With Pacific Northwestern decadence having degenerated into widespread squalor and despair, it is worth looking back at Portland's last great twilight of the Weird, which came and went one fall a dozen years ago
Peak Portland: early in the fall of 2011 a man checks his fob watch. (Credit: Matt Thompson)

The stripper’s flight path is short and sure. From a profanely deep squat on her transparent stilettos, bouncing harder and harder to White Zombie’s “More Human Than Human,” she power-thrusts up and aloft, fully airborne for an instant, and slams into a comrade sitting beside me on a high wooden chair. A nude superwoman, the dancer is capeless but mad with power and glee, crashing my friend Vera to the floor of Casa Diablo, Portland’s revered vegan strip joint (“we put meat on the pole, not on the plate”).

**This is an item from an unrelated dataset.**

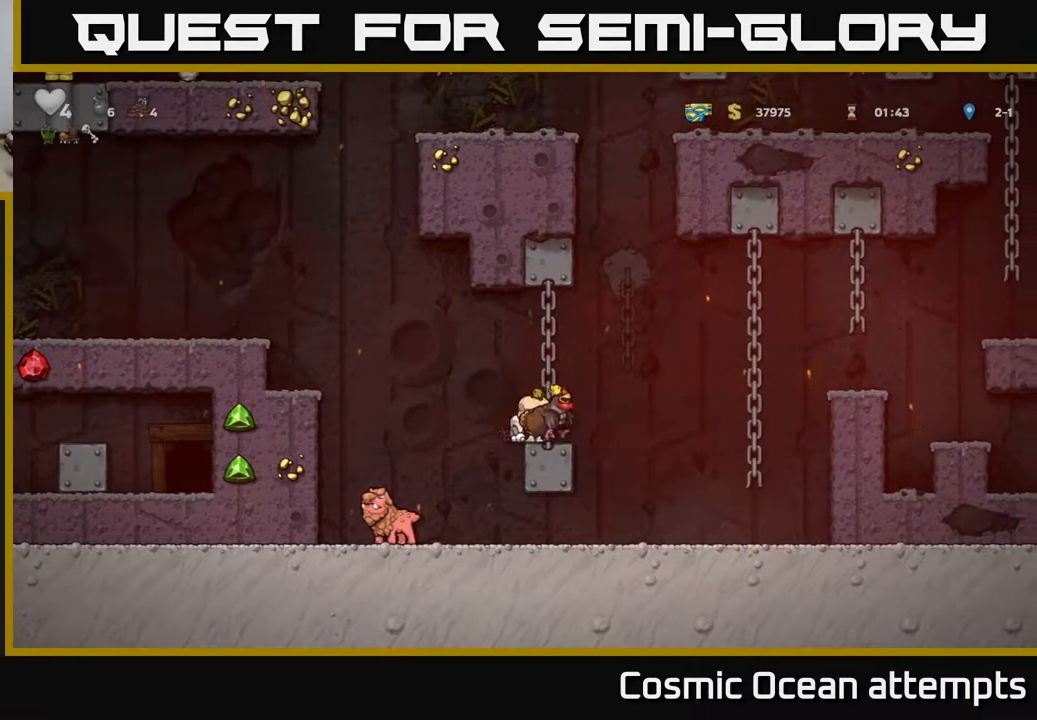
{"buttons": ["DPAD_RIGHT"], "right_stick": "center", "events": [[50, "X", "up"], [67, "DPAD_DOWN", "up"], [67, "DPAD_RIGHT", "down"]]}
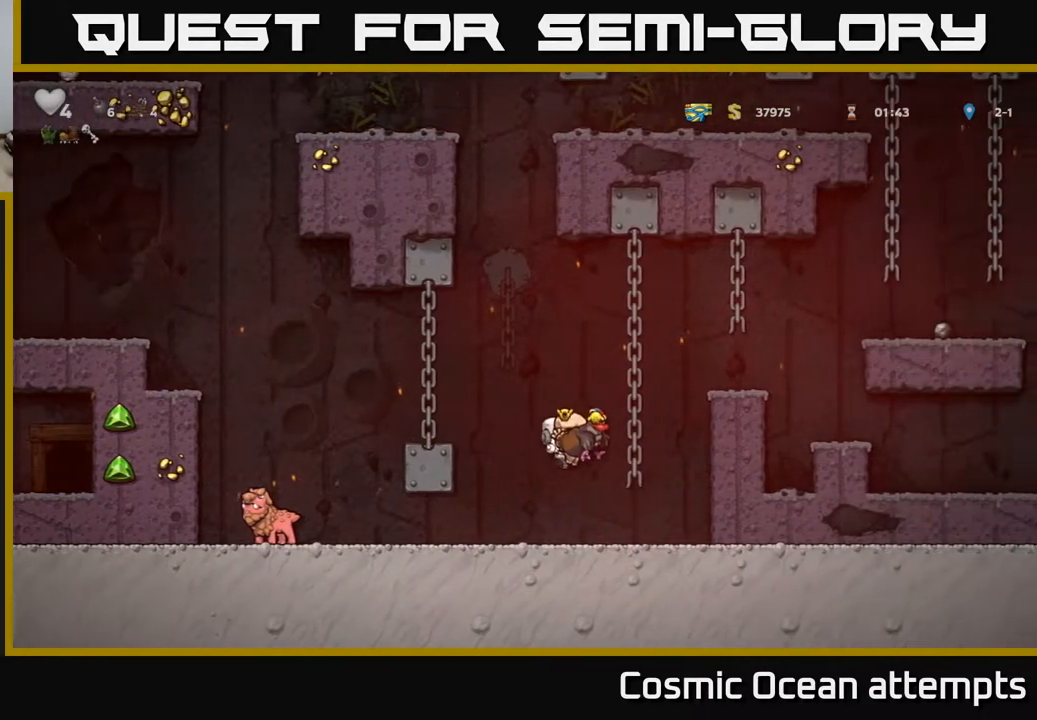
{"buttons": ["DPAD_RIGHT"], "right_stick": "center", "events": [[67, "DPAD_DOWN", "down"], [100, "DPAD_RIGHT", "up"], [250, "X", "down"], [333, "X", "up"], [350, "DPAD_DOWN", "up"], [500, "DPAD_RIGHT", "down"]]}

Across the void inhabited a split second ago by Vera and her chair sits tonight’s third compadre, James, a depressed graduate student of psychoanalysis experiencing relationship troubles.

Sprawled beneath the ballistic blonde voluptuary is a dazed Vera, head smacked and ringing, fingers still clutching dollar bills for the garter-belt feed. Looking surprised by her own impulsivity, the wingless bird of paradise giggle-fusses over our felled friend until a bouncer muscles in to disentangle them.

“What happened?” the bouncer asks.

“She flew,” says James, eyebrow arched. “Unheard of.”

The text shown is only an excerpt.